A former minister first apologised for the killings more than a decade ago. Heidemarie Wieczorek-Zeul described the massacres as a “genocide” on a trip to Namibia as development minister in 2004, but her remarks were not adopted as government policy.

Foreign ministry guidelines started referring to the killings as a “genocide” a year ago, but only this week has the government confirmed in a written answer to a parliamentary question that this is now official policy.

“The federal government has been pursuing a dialogue with Namibia on this very painful history of the colonial era since 2012,” Sawsan Chebli, a spokesman for the German foreign ministry, said on Wednesday.

“We seek a common policy statement on the following elements: a common langauge on the historical events and a German apology and its acceptance by Namibia.”

But the government made clear it would not pay any reparations to Namibia. It said it would contribute development aid to the country instead.

An MP who was a driving force behind the German parliament’s vote to recognise the Armenian genocide last month said he would now press for the Bundestag to vote on the Herero genocide as well.

“I think it is the duty of our house quickly to recognise this genocide as well,” Cem Özdemir of the opposition Green Party said, describing the government decision as “long overdue”.

The Herero genocide was “far more important” for the German parliament because German troops were “the main culprit,” he said.

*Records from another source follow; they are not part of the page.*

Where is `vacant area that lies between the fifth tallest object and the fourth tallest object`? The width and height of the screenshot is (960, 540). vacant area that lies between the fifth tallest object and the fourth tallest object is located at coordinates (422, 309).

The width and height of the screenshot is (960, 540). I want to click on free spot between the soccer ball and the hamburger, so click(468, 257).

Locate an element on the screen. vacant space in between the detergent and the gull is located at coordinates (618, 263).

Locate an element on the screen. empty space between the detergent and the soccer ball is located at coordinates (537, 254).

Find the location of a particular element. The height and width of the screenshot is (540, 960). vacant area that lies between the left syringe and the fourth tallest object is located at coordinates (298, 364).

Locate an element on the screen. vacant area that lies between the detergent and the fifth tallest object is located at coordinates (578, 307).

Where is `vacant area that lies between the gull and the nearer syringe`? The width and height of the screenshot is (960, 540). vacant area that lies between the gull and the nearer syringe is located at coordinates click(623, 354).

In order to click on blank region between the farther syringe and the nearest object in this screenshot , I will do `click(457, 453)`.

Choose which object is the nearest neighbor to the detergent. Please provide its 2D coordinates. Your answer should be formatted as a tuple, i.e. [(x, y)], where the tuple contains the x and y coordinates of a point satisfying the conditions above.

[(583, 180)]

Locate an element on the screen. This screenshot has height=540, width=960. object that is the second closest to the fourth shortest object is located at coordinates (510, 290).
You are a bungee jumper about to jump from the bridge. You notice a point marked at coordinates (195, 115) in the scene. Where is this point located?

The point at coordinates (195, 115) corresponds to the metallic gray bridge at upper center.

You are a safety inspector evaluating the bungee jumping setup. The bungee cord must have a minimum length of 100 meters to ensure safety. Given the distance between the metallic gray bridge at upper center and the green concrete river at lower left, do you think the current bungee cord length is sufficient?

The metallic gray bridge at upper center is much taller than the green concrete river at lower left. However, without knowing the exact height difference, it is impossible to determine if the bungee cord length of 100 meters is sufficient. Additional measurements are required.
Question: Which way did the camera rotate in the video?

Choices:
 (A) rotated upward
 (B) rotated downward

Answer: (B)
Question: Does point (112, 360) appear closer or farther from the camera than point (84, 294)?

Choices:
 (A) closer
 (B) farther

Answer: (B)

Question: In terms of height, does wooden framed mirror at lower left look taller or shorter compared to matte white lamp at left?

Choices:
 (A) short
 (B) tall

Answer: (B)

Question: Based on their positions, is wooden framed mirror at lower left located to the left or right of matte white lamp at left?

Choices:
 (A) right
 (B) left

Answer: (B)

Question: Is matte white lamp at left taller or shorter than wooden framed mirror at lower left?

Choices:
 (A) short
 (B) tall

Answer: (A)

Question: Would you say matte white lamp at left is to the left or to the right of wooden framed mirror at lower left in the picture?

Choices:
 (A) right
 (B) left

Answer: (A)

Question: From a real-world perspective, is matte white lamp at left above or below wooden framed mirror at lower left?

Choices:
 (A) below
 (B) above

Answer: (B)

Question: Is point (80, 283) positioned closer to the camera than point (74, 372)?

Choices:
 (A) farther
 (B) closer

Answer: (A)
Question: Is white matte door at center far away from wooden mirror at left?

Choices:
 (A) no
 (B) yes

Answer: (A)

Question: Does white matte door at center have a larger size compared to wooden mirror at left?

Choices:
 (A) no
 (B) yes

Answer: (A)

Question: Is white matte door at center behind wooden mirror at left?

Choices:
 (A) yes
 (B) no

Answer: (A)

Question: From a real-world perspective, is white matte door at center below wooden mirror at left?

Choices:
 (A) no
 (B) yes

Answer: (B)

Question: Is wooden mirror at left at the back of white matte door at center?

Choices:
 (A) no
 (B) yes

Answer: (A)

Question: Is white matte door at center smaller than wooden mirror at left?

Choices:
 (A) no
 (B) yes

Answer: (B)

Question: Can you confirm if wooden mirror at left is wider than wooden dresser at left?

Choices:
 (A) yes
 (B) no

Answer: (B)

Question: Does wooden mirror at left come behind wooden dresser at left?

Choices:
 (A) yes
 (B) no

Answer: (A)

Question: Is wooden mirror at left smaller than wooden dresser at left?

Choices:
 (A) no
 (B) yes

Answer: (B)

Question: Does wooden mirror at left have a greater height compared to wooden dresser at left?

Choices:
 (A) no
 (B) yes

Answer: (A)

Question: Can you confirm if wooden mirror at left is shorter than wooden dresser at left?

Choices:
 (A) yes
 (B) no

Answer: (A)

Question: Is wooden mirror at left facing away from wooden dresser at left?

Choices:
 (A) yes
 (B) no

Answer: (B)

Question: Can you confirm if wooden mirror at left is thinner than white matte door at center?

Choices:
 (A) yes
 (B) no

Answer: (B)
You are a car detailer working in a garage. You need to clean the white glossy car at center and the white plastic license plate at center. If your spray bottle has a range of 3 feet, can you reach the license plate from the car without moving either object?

Recep Tayyip Erdogan, the Turkish president, has accused the German parliament of hypocrisy for recognising the massacre of Armenians by Ottoman troops as genocide, but not the killing of the Herero by Germans.

The genocide in Namibia began as an operation to suppress a revolt against German colonial rule by the Herero and Nama. But systematic killings continued long after the uprising had been put down.

In remarks that now seem chillingly to prefigure the Holocasut. General Lotha von Trotha, the commander of German forces, wrote in 1904 of his policy towards the Herero:  “I believe that the nation as such should be annihilated, or, if this is not possible by tactical measures, expelled from the country”.

An order he issued the same year stated: “Any Herero found within the German border,with or without a rifle, with or without cattle, is to be shot. I do not accept women or children either: drive them back to their people or shoot them”.